In conclusion, Sections 196 and 197 of the Companies Act 2013, together with Schedule V, govern the appointment and remuneration of managing directors, whole-time directors, and managers. It is essential for companies to adhere to these provisions to ensure effective governance and compliance. By understanding the qualifications, procedures, and disqualifications outlined in the Act, companies can make informed decisions regarding the appointment of key managerial personnel.

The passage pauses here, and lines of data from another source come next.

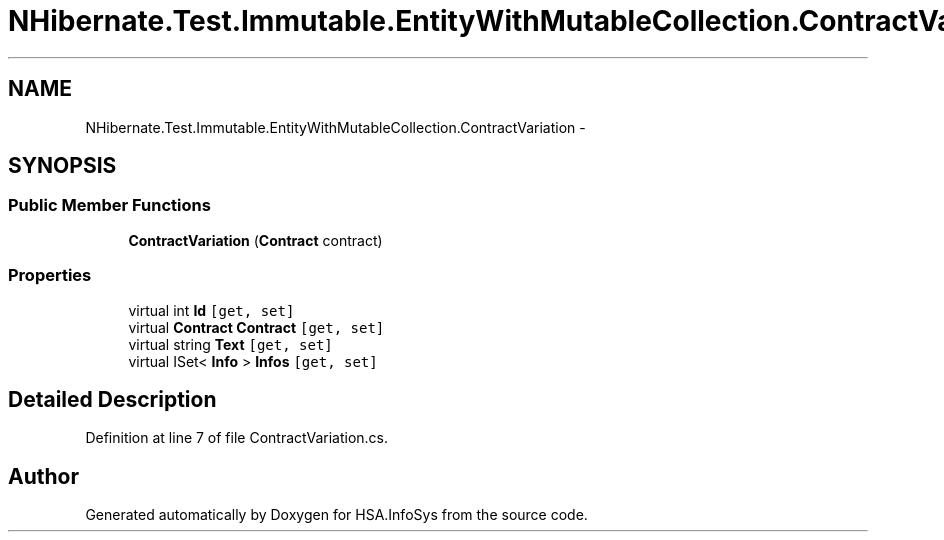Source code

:.TH "NHibernate.Test.Immutable.EntityWithMutableCollection.ContractVariation" 3 "Fri Jul 5 2013" "Version 1.0" "HSA.InfoSys" \" -*- nroff -*-
.ad l
.nh
.SH NAME
NHibernate.Test.Immutable.EntityWithMutableCollection.ContractVariation \- 
.SH SYNOPSIS
.br
.PP
.SS "Public Member Functions"

.in +1c
.ti -1c
.RI "\fBContractVariation\fP (\fBContract\fP contract)"
.br
.in -1c
.SS "Properties"

.in +1c
.ti -1c
.RI "virtual int \fBId\fP\fC [get, set]\fP"
.br
.ti -1c
.RI "virtual \fBContract\fP \fBContract\fP\fC [get, set]\fP"
.br
.ti -1c
.RI "virtual string \fBText\fP\fC [get, set]\fP"
.br
.ti -1c
.RI "virtual ISet< \fBInfo\fP > \fBInfos\fP\fC [get, set]\fP"
.br
.in -1c
.SH "Detailed Description"
.PP 
Definition at line 7 of file ContractVariation\&.cs\&.

.SH "Author"
.PP 
Generated automatically by Doxygen for HSA\&.InfoSys from the source code\&.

Compliance with these regulations not only promotes transparency but also contributes to the overall success of the organization
Section 196 deals with the appointment of managing directors, whole-time directors, and managers in a company, specifying their roles, responsibilities, and conditions for appointment.
Section 196 outlines the eligibility criteria, tenure, remuneration, and powers of managing directors and managers, along with the approval requirements from the board and shareholders.
Section 197 prescribes the maximum managerial remuneration that can be paid to directors, including managing directors, whole-time directors, and managers, based on various factors such as company profits, remuneration of other directors, and approval requirements.
Schedule V provides guidelines for the appointment and remuneration of managerial personnel, including managing directors, whole-time directors, and managers, in companies, ensuring transparency, fairness, and compliance with legal requirements.
Schedule V sets forth criteria such as qualifications, experience, and performance evaluation for the appointment of managerial personnel, and it specifies limits and conditions for their remuneration to safeguard the interests of shareholders and stakeholders.